[Trecho do documento]
■ ■ ■ ■ ■

Migrânea Crônica: Escolha da Profilaxia Ideal

UNICAMP/HC - Hospital de Clínicas da Unicamp - Campinas (SP) — Prova 2023

Enunciado

Mulher, 59a, queixa-se de cefaleia desde os 19 anos caracterizada por dor hemicraniana (mas com variação de lateralidade nas crises), pulsátil, associada a fotofobia e náuseas, piora com esforço. Nega sintomas precedentes, exceto fadiga inespecífica. Refere que os episódios eram muito raros, mas atualmente tem apresentado cerca de seis crises ao mês, sem qualquer mudança de característica, o que tem atrapalhado sua atividade laboral. Antecedentes: constipação intestinal (1 evacuação a cada 15 dias); tabagismo 30 anos-maço e doença pulmonar obstrutiva crônica. Exame físico: PA=112x72mmHg; FC=56bpm; FR=14irpm; IMC=33,2Kg/m²; Exame físico geral e neurológico: sem alterações. CONSIDERANDO O CASO ACIMA, O MEDICAMENTO INDICADO PARA A PROFILAXIA DAS CRISES É: 

Alternativas

Pérola Clínica

Migrânea crônica com comorbidades → escolher profilaxia com menor impacto em condições pré-existentes.

Resumo-Chave

A escolha do tratamento profilático para migrânea crônica deve considerar as comorbidades do paciente para otimizar a adesão e minimizar efeitos adversos. Neste caso, a presença de DPOC, constipação e obesidade direciona a escolha para agentes como o Topiramato.

■ ■ ■ ■ ■

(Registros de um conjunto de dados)
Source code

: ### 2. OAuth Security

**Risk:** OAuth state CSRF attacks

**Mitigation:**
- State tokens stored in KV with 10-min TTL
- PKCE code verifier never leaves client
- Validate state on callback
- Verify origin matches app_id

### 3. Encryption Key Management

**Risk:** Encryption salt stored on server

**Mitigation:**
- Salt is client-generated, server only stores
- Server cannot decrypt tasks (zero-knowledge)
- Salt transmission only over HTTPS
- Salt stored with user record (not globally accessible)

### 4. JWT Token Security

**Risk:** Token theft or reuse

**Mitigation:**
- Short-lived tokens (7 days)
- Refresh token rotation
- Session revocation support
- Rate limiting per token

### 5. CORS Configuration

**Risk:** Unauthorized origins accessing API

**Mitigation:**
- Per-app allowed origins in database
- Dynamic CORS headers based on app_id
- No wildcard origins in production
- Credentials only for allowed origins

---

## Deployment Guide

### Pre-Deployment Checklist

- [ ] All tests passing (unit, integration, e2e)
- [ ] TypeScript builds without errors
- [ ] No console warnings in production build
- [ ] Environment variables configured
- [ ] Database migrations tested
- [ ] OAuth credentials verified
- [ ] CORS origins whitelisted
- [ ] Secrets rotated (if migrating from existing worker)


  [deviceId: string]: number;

■ ■ ■ ■ ■

[O que se pede] Transcreva na íntegra, sem nenhuma alteração, o texto sobre migrânea crônica que aparece acima.

[Sua resposta]
Migrânea Crônica: Escolha da Profilaxia Ideal

UNICAMP/HC - Hospital de Clínicas da Unicamp - Campinas (SP) — Prova 2023

Enunciado

Mulher, 59a, queixa-se de cefaleia desde os 19 anos caracterizada por dor hemicraniana (mas com variação de lateralidade nas crises), pulsátil, associada a fotofobia e náuseas, piora com esforço. Nega sintomas precedentes, exceto fadiga inespecífica. Refere que os episódios eram muito raros, mas atualmente tem apresentado cerca de seis crises ao mês, sem qualquer mudança de característica, o que tem atrapalhado sua atividade laboral. Antecedentes: constipação intestinal (1 evacuação a cada 15 dias); tabagismo 30 anos-maço e doença pulmonar obstrutiva crônica. Exame físico: PA=112x72mmHg; FC=56bpm; FR=14irpm; IMC=33,2Kg/m²; Exame físico geral e neurológico: sem alterações. CONSIDERANDO O CASO ACIMA, O MEDICAMENTO INDICADO PARA A PROFILAXIA DAS CRISES É: 

Alternativas

Pérola Clínica

Migrânea crônica com comorbidades → escolher profilaxia com menor impacto em condições pré-existentes.

Resumo-Chave

A escolha do tratamento profilático para migrânea crônica deve considerar as comorbidades do paciente para otimizar a adesão e minimizar efeitos adversos. Neste caso, a presença de DPOC, constipação e obesidade direciona a escolha para agentes como o Topiramato.